◆ READING TEXT
——

- Battle of Nishapur: Part of Muslim conquest of Persia
| Date | 652 |
| Location | Nishapur, Iran |
| Result | Rashidun Caliphate victory |

Belligerents
- Rashidun Caliphate Kanārangīyāns: House of Karen

Commanders and leaders
- Abdullah ibn Aamir Kanadbak: Burzin Shah † Sawar Karin †

Strength
- Unknown: Unknown

Casualties and losses
- Heavy: Heavy

= Battle of Nishapur =

652 battle

The Battle of Nishapur was fought in 652 between the Karen family and the Rashidun Caliphate along with their allies, the Kanārangīyān family.

== Background ==
In 651, Yazdegerd III was murdered by Mahuy Suri, the marzban of Marw. Tabaristan was afterwards invaded by the Muslim Arabs, who were defeated at the battle of Ruyan by the Zoroastrian Dabboyids. Farrukhzad, the previously minister of Yazdegerd, and ruler of Tabaristan, managed to repel the Arabs with the aid of Gil Gavbara and make a treaty with them. The Arabs then invaded Khorasan, and made a treaty with the kanarang of Tus, Kanadbak. In the treaty Kanadbak agreed to pay tribute to the Arabs while still remaining in control of his territories in Tus. In order to strengthen the weakened Karen family, and to reclaim lost Karenid territory, Burzin, along with another Karenid named Sawar Karin, made resistance to the Arabs and tried to reclaim territory from the Kanārangīyān family. In promise of regaining his lost territories, Kanadbak agreed to aid Abdullah in capturing Nishapur from the Karenid rebels.

——

◆ DATA SUPPLIED

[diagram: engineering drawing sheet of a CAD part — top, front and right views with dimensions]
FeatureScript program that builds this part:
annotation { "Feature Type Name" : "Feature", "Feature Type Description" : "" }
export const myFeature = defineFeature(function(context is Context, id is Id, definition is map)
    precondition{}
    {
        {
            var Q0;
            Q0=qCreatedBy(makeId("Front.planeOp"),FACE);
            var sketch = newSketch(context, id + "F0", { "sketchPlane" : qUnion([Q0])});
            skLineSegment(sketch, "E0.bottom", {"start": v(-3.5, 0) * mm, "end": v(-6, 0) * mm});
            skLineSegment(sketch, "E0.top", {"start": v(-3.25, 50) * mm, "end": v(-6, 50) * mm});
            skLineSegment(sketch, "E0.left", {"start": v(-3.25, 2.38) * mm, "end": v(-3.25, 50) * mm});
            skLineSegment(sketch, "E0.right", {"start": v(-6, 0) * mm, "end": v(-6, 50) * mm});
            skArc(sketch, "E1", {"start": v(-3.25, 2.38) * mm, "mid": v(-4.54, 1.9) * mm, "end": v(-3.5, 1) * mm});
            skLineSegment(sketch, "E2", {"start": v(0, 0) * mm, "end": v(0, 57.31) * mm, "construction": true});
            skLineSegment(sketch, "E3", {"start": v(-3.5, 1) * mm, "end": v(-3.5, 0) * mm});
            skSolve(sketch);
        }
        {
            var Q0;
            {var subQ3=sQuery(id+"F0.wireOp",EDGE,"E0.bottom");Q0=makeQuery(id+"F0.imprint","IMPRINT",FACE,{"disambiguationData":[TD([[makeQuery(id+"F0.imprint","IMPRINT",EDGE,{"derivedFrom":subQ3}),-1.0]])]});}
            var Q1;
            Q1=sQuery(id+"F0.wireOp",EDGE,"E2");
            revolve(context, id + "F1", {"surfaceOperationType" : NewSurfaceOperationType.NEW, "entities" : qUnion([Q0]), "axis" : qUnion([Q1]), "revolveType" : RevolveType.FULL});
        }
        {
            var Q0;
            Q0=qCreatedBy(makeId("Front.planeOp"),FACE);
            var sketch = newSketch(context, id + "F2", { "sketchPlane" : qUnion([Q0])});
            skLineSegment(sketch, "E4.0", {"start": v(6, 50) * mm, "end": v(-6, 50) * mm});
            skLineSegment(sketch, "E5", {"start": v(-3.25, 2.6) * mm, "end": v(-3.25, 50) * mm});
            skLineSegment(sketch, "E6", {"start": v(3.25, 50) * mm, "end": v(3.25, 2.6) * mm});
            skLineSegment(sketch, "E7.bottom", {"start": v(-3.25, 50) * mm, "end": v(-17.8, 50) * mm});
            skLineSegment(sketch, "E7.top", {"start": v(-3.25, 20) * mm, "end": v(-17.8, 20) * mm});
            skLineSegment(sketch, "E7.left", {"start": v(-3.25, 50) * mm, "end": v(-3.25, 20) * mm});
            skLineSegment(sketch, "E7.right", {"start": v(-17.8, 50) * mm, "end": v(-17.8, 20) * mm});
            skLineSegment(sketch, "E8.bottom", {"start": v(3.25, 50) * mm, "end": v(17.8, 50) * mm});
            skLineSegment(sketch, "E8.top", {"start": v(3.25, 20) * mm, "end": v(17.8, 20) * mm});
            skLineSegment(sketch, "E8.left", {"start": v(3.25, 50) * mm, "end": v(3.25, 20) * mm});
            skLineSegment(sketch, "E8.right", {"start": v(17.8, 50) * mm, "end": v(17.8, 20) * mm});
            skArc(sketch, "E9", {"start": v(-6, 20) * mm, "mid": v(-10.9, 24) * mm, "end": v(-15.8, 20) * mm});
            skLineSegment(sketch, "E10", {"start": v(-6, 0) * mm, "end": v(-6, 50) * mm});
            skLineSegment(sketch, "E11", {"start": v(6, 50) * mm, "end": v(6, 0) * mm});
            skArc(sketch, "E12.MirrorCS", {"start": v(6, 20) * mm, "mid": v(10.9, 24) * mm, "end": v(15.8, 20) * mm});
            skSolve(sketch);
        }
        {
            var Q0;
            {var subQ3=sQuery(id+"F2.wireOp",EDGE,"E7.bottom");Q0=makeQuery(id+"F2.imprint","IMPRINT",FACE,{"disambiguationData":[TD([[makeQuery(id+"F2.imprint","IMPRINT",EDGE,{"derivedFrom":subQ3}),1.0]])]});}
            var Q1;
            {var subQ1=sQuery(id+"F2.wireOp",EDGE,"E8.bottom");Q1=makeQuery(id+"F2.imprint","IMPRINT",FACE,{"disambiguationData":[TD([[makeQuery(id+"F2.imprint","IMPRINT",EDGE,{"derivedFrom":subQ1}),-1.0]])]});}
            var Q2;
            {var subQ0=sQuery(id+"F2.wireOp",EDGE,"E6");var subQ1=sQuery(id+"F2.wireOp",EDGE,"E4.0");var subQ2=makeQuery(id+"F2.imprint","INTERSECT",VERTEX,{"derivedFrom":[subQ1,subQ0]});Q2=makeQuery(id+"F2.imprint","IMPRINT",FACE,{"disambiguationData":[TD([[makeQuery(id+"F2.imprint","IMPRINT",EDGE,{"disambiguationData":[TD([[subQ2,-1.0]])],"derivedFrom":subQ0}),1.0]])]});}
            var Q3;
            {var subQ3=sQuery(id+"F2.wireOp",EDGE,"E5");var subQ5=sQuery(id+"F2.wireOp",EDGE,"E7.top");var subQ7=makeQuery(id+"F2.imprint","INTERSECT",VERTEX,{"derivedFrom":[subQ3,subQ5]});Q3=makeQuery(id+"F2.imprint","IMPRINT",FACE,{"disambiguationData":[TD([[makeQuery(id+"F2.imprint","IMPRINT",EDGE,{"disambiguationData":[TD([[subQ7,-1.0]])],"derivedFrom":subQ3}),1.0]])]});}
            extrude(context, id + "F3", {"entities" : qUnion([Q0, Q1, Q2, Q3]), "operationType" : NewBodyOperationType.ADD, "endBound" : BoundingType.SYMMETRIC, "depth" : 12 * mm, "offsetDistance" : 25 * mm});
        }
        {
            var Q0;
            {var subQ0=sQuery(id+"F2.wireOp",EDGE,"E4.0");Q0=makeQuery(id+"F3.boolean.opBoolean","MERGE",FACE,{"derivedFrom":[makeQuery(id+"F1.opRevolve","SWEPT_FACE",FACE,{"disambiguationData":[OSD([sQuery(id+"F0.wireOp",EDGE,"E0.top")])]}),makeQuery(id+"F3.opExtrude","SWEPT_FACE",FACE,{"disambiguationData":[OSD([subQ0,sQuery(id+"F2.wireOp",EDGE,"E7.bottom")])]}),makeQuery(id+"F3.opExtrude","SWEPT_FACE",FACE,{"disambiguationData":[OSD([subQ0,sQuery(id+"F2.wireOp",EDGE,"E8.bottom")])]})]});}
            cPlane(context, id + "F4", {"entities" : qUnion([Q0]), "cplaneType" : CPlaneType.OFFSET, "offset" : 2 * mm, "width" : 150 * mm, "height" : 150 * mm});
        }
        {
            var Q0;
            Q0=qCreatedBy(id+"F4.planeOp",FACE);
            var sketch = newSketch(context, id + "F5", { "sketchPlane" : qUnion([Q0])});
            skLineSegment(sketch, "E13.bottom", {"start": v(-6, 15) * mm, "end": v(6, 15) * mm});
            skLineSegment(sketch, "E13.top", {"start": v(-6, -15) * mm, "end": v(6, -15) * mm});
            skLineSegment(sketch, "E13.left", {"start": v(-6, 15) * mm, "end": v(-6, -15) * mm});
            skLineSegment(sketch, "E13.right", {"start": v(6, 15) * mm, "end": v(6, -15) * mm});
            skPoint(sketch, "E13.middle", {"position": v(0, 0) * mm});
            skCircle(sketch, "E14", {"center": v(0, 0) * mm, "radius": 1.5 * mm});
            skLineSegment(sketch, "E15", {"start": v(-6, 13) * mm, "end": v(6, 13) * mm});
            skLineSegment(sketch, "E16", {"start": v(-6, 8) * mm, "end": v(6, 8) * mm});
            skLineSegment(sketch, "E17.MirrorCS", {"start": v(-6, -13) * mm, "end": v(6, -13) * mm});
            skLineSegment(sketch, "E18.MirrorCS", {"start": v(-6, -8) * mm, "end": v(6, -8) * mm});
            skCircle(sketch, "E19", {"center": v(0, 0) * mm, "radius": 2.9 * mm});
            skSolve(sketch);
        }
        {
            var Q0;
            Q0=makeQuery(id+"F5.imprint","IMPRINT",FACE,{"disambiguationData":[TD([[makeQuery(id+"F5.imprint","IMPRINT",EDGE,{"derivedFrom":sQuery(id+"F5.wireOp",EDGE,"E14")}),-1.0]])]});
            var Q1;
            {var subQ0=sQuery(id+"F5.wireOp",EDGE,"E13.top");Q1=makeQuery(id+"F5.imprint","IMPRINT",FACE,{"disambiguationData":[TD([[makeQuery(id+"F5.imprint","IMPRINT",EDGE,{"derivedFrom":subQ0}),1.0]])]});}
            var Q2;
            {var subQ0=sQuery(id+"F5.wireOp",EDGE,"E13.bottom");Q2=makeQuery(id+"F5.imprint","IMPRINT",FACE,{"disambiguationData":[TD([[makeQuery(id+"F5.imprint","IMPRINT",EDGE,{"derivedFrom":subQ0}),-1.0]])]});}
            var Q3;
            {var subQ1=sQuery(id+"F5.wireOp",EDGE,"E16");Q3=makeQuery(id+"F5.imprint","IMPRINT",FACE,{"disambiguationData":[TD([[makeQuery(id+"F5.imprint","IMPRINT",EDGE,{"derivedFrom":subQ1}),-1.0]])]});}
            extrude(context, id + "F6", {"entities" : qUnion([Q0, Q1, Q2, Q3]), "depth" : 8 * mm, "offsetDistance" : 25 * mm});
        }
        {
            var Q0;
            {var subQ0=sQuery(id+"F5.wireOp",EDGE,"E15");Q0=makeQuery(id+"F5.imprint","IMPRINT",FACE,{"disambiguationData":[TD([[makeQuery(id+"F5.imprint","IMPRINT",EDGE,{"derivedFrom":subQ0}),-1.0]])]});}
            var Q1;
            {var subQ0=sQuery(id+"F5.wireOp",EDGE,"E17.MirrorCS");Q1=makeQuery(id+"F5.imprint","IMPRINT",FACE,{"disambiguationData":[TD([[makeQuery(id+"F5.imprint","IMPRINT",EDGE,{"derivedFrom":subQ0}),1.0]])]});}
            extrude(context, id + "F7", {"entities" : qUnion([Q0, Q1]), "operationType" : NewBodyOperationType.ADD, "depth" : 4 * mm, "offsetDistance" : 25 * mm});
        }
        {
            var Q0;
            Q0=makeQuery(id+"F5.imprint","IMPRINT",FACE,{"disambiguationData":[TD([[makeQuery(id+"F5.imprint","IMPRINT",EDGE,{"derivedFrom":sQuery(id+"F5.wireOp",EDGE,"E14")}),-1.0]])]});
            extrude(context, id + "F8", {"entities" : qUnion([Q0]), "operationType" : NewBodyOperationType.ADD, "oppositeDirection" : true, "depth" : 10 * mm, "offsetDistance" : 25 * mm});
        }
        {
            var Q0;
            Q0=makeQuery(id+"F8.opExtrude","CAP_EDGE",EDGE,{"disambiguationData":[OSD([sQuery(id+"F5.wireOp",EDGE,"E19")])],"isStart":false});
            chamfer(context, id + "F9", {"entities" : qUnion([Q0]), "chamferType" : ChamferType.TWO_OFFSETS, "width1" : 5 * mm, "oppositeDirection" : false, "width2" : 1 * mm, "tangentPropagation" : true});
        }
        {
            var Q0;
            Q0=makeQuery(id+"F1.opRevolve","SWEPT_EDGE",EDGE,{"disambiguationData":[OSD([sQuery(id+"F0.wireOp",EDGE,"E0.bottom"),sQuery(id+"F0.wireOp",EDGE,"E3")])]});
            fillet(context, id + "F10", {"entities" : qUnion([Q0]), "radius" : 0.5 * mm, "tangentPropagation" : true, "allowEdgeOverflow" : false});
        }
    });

——

◆ TASK DESCRIPTION
Carry on the Battle of Nishapur article from its final sentence, extending its account of the events. The rows above have no connection to the Battle of Nishapur article and stand as separate material.

◆ RESULT OF THIS EXERCISE
== Battle ==
Abdullah and Kanadbak started pillaging the areas of Nishapur, and fought heavily to capture the city. Sawar then tried to make peace with Abdullah, and told him that he would open the gates of Nishapur if the latter pardoned him. Abdullah agreed, however, when the gates were opened, he entered the gate with his army, and started to plunder the city and killing citizens, until Kanadbak said to him: "O amir, once you have been victorious and triumphant forgiveness is a higher [virtue] than revenge and retribution." Abdullah then did as the latter said and restored the city to Kanadbak's domains.

== Sources ==
- Pourshariati, Parvaneh (2008). "Decline and Fall of the Sasanian Empire: The Sasanian-Parthian Confederacy and the Arab Conquest of Iran"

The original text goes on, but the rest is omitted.